Instructions:
[1] From the passage on the WikiSem500 dataset, print everything from "This repository contains" down to "and Joel Barry.".
[2] In the passage on the WikiSem500 dataset, what does each file contain?

═══ Extract provided ═══

This repository contains the WikiSem500 dataset described in "Automated Generation of Multilingual Clusters for the Evaluation of Distributed Representations" by Philip Blair, Yuval Merhav, and Joel Barry.
The test groups themselves can be found in wiki-sem-500.tar.gz
(wiki-sem-500-tokenized.tar.gz
is pre-tokenized). The structure of the archive is as follows:
wiki-sem-500
├── de
│ ├── Q101352.txt
│ ├── Q105000.txt
│ ├── Q1061151.txt
│ ├── Q1065118.txt
│ ...
├── en
│ ├── Q101352.txt
│ ...
├── es
│ ├── Q101352.txt
│ ...
├── ja
│ ├── Q101352.txt
│ ...
├── zh
│ ├── Q101352.txt
│ ...
Note that while many classes are available in multiple languages, there are many that are not.
Each file contains a cluster, followed by a sequence of one or more outliers:
$ cat en/Q1060829.txt
Madison_Square_Garden
Walt_Disney_Concert_Hall
Olympia
Kodak_Theatre
Carnegie_Hall
Auditorio_de_Tenerife
Royal_Albert_Hall
Palau_de_la_Música_Catalana
CBGB
Buena_Vista_Social_Club
Arena_di_Verona
Barbican_Centre
RMS
HMHS
To run the evaluation script, navigate to this directory in a virtualenv
and run install_dependencies.py
. The embeddings are driven by a partial
fork of polyglot
.

═══ Data listing ═══

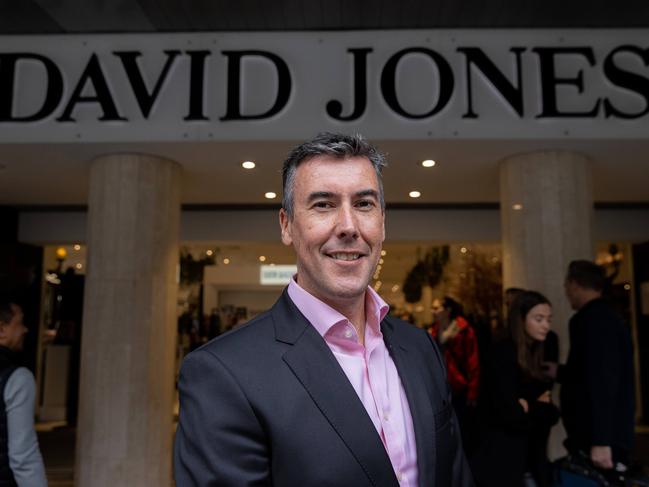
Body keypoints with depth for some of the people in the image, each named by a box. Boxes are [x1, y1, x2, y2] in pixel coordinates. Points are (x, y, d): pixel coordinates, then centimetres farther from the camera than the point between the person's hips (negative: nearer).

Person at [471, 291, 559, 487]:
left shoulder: (535, 355, 8)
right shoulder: (503, 352, -14)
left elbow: (551, 412, 2)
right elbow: (511, 412, -20)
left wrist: (530, 408, -15)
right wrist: (541, 408, -5)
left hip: (531, 459, 7)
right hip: (503, 462, -7)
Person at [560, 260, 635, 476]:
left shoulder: (592, 318, -17)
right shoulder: (605, 316, 13)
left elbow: (602, 380, -25)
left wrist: (600, 441, -26)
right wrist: (560, 372, 30)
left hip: (601, 440, -10)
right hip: (610, 436, 10)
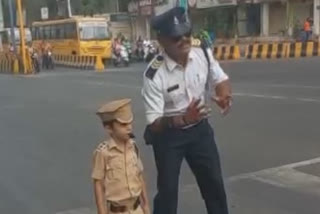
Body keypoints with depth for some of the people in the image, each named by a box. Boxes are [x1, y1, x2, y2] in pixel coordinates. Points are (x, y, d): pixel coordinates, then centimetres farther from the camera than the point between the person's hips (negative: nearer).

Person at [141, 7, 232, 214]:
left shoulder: (203, 54, -15)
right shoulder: (154, 75, -28)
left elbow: (221, 80, 1)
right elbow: (154, 124, -26)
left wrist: (225, 96, -24)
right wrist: (183, 119, -45)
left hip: (200, 128, 4)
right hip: (168, 135, -4)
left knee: (214, 183, 14)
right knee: (168, 189, 2)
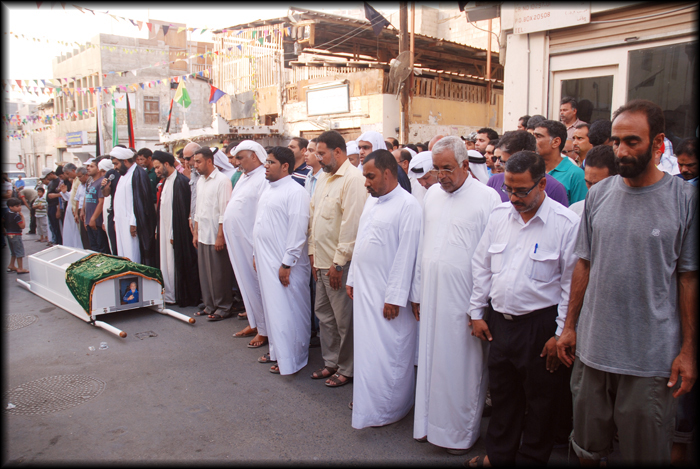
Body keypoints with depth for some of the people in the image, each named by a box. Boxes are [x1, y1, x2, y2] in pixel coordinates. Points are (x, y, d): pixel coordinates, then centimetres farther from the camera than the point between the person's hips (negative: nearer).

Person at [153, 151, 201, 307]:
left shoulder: (181, 181, -15)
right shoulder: (166, 182, 13)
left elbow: (182, 209, -18)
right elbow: (161, 207, 17)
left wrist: (174, 234, -18)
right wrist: (158, 230, 12)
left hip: (177, 231, -9)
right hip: (165, 230, 9)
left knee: (178, 263, 0)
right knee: (167, 261, 12)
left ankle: (182, 297, 11)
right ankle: (170, 295, 21)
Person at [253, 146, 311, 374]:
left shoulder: (295, 192, -13)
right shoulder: (268, 190, 15)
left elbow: (297, 231, -18)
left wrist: (287, 264, -19)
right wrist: (257, 255, 18)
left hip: (284, 264, -9)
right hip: (266, 261, 9)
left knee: (288, 310, 0)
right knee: (271, 306, 16)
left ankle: (290, 359, 11)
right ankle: (276, 349, 30)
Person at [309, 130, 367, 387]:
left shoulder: (353, 179, -14)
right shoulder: (324, 178, 14)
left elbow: (351, 224, -19)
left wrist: (338, 262, -18)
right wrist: (312, 252, 13)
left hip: (340, 263, -9)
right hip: (321, 261, 9)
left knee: (344, 318, 4)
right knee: (324, 313, 17)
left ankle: (346, 369, 20)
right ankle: (331, 362, 32)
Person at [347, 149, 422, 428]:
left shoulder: (407, 205, -14)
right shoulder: (371, 201, 13)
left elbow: (406, 255, -17)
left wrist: (395, 297, -18)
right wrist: (352, 279, 17)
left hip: (387, 294, -8)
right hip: (364, 288, 8)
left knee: (387, 351, 2)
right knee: (367, 345, 15)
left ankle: (388, 409, 19)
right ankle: (367, 398, 31)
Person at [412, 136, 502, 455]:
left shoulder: (487, 198, -8)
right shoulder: (432, 195, 9)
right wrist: (417, 292, 12)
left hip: (465, 298, -5)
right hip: (431, 296, 5)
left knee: (462, 365, 6)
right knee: (431, 359, 13)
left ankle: (462, 432, 26)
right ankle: (431, 421, 32)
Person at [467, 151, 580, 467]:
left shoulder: (566, 223, -11)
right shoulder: (499, 215, 4)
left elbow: (572, 283, -10)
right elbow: (481, 266, 10)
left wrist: (561, 334, -9)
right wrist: (477, 312, 9)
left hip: (540, 325, -4)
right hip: (498, 321, 5)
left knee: (541, 400, 12)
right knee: (502, 393, 20)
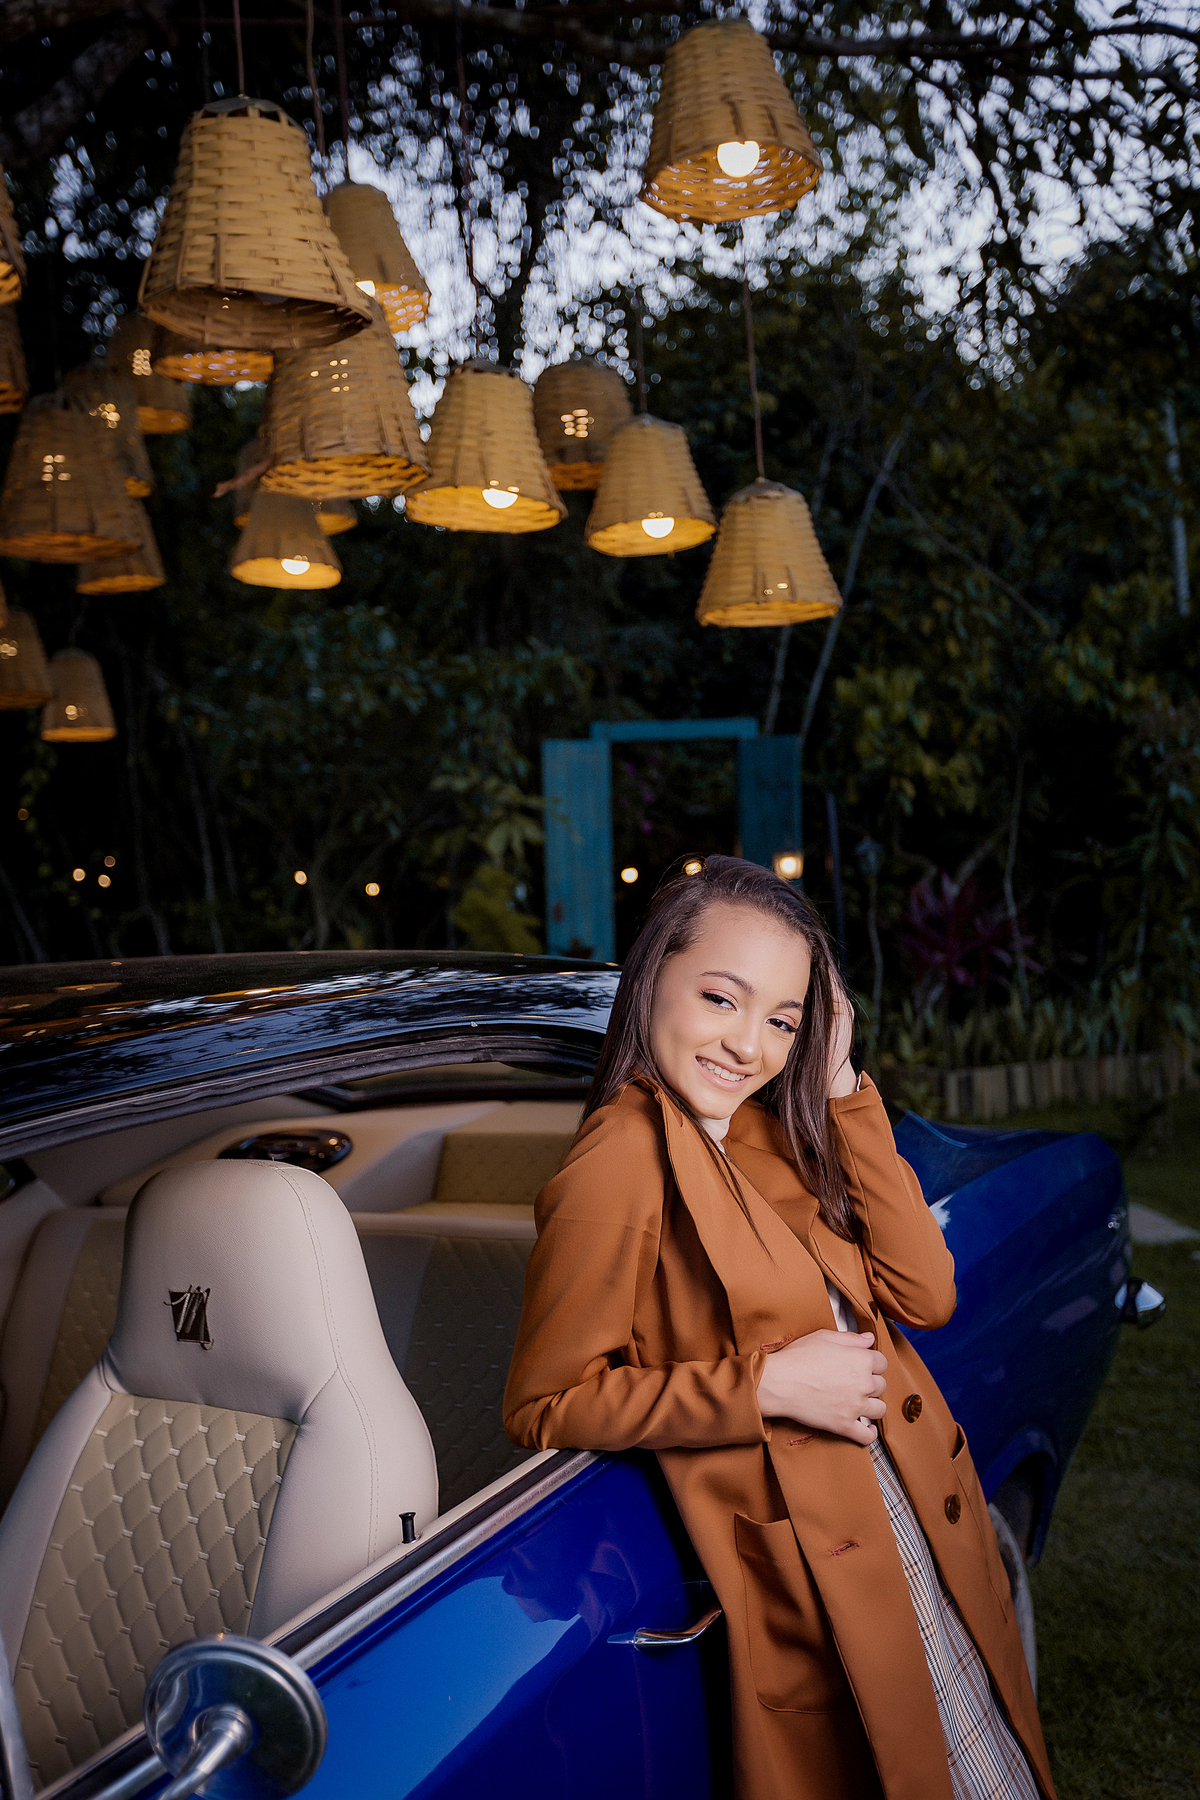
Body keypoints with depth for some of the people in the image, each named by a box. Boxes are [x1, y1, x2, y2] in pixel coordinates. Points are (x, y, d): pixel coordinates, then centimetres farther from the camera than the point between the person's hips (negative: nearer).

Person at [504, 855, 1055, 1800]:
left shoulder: (776, 1130, 3)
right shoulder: (621, 1166, -19)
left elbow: (923, 1293, -4)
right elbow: (542, 1407, -15)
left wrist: (840, 1087, -8)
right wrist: (765, 1385, -21)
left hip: (930, 1527, 7)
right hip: (811, 1573, -7)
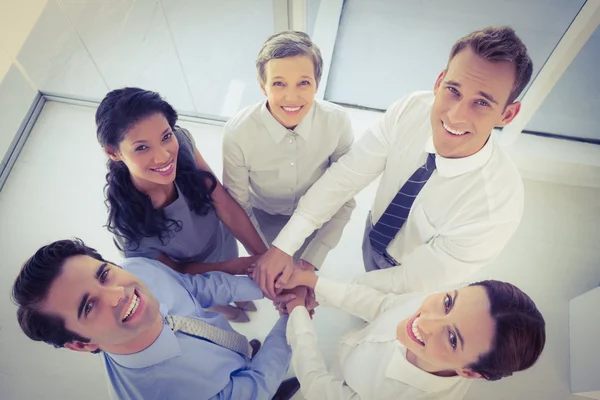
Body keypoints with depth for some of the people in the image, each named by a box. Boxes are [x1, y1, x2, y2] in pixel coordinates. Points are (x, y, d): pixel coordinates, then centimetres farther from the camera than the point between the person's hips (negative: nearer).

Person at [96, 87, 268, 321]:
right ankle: (222, 308, 68)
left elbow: (228, 210, -25)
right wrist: (230, 266, -27)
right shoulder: (126, 223, -40)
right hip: (195, 273, -2)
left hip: (223, 240, 2)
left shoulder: (182, 143, -34)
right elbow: (173, 271, -21)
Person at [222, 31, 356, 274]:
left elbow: (344, 199, -19)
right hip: (263, 220, -1)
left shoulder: (338, 123, -31)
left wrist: (312, 260, -24)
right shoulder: (237, 133, -34)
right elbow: (238, 207, -19)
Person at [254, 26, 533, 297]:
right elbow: (347, 174, -25)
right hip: (374, 235, 3)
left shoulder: (498, 205, -39)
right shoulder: (411, 110, -30)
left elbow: (415, 280, -31)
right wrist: (283, 246, -31)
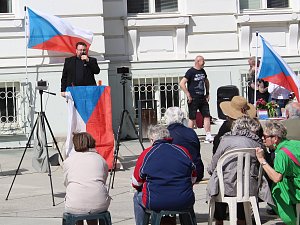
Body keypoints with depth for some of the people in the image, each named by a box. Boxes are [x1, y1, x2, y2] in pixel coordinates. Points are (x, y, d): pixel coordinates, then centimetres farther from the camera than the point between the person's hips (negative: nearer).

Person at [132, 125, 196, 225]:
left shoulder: (146, 154, 0)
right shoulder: (183, 151, 7)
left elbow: (136, 184, 9)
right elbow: (193, 179, 16)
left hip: (155, 203, -2)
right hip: (184, 203, 2)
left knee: (137, 197, 28)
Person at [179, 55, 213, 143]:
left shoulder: (203, 71, 10)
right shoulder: (191, 71, -11)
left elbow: (206, 82, 29)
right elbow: (181, 84, -18)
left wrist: (207, 93, 20)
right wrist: (188, 95, -17)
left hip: (203, 98, 7)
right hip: (193, 99, -6)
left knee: (207, 116, 1)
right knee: (192, 118, 1)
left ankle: (208, 135, 5)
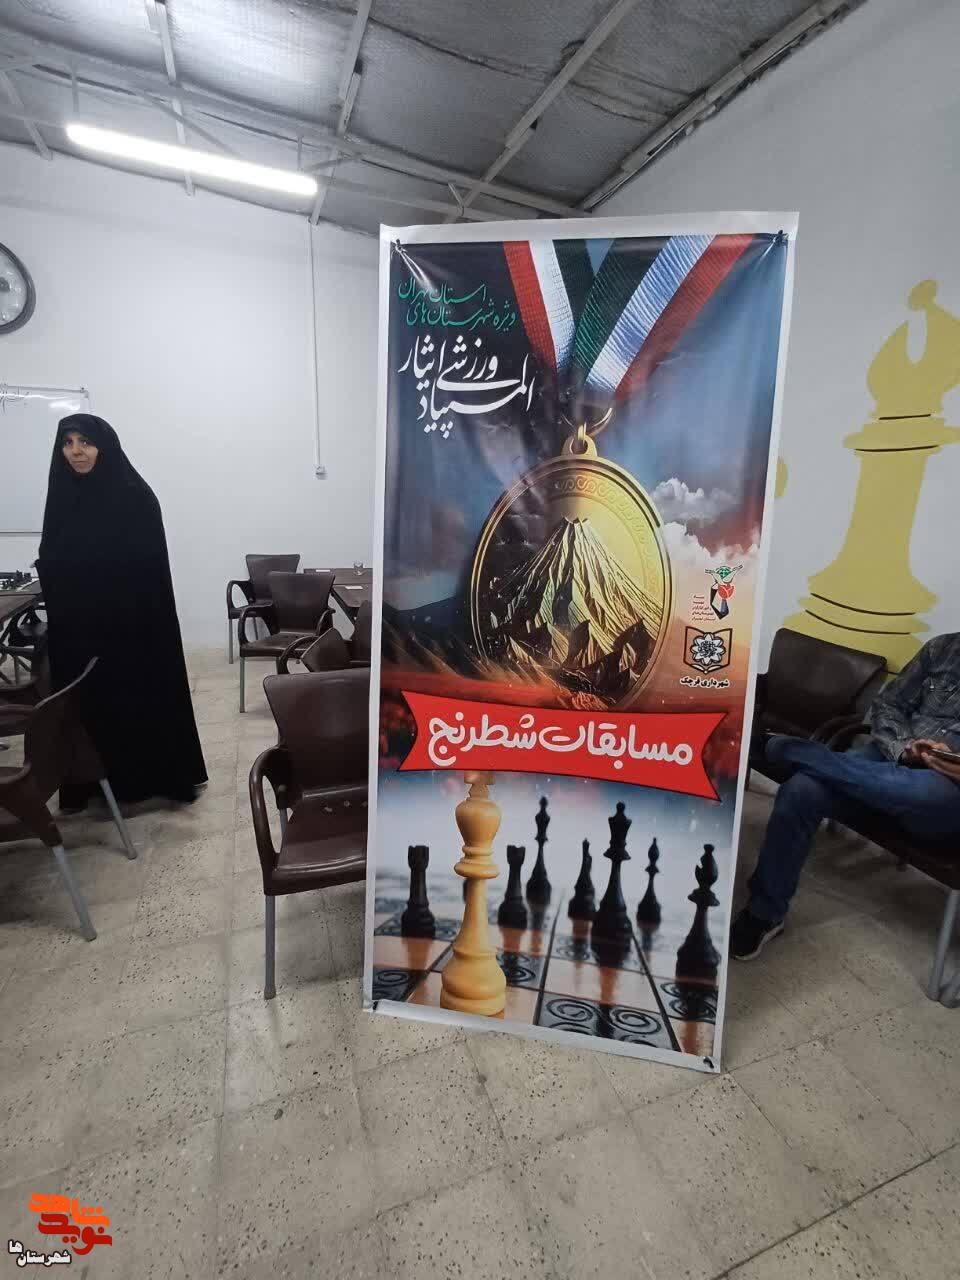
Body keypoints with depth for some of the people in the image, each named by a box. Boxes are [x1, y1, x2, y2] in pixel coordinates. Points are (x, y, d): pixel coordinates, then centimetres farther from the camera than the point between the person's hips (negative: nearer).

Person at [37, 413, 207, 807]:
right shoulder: (62, 495, 8)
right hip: (75, 622, 5)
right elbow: (50, 558, 13)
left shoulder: (134, 495, -9)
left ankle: (158, 774, 19)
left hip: (130, 619, -5)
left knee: (141, 695, 4)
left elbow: (150, 565, -13)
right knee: (86, 699, 11)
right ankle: (90, 780, 27)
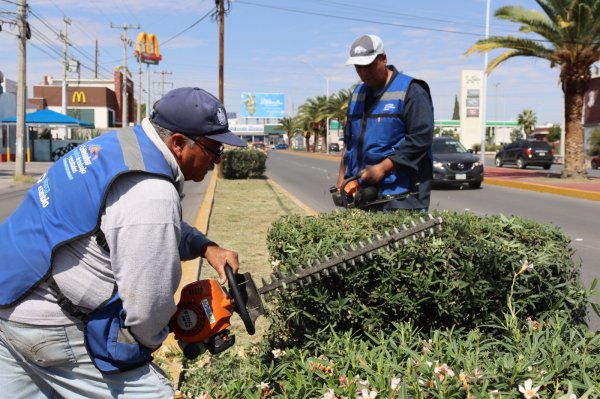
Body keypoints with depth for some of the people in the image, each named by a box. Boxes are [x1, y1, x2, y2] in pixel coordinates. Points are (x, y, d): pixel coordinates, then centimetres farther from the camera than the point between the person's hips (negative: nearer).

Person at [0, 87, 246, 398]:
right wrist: (151, 339, 3)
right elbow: (148, 306, -18)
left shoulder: (123, 142, 4)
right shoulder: (151, 195, -24)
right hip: (52, 330, -9)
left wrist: (205, 247, 8)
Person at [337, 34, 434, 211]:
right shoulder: (358, 93, 17)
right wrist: (342, 175, 15)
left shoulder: (410, 91, -6)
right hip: (360, 190, 7)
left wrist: (382, 168, -18)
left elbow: (421, 138, -15)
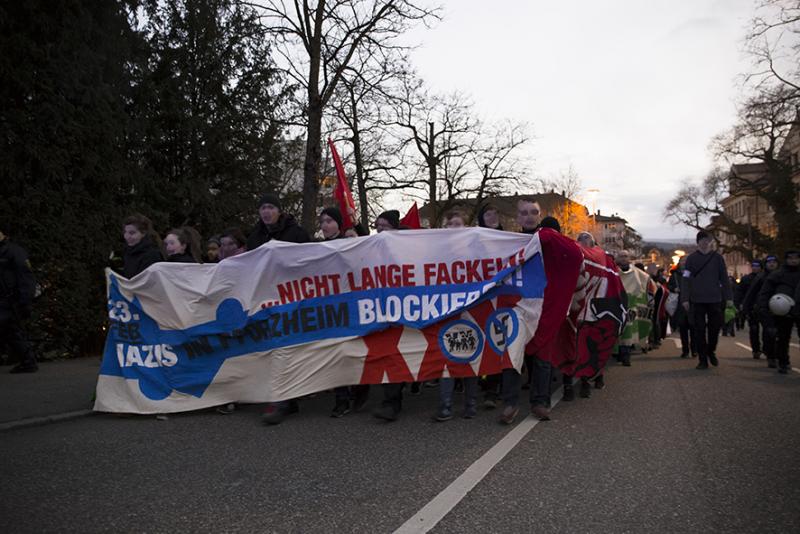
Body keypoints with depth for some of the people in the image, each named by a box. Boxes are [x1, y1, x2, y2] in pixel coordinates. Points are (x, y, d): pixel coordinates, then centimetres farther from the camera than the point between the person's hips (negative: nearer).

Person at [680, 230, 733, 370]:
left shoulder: (717, 258, 5)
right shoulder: (691, 258, 2)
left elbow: (724, 279, 7)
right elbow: (685, 279, -2)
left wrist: (728, 297, 2)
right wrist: (685, 299, -8)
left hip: (715, 300, 1)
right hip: (697, 300, -1)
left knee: (715, 327, 5)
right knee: (699, 330, 1)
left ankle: (711, 352, 29)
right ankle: (703, 359, 9)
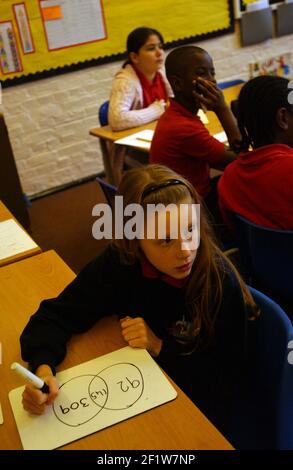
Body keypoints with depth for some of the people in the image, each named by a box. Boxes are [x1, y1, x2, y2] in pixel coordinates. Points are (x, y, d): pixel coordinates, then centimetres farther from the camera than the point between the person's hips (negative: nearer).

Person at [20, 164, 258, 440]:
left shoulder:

═══

Problem solutions:
[1]
This repository contains the WikiSem500 dataset described in "Automated Generation of Multilingual Clusters for the Evaluation of Distributed Representations" by Philip Blair, Yuval Merhav, and Joel Barry.

[2] Each file contains a cluster, followed by a sequence of one or more outliers.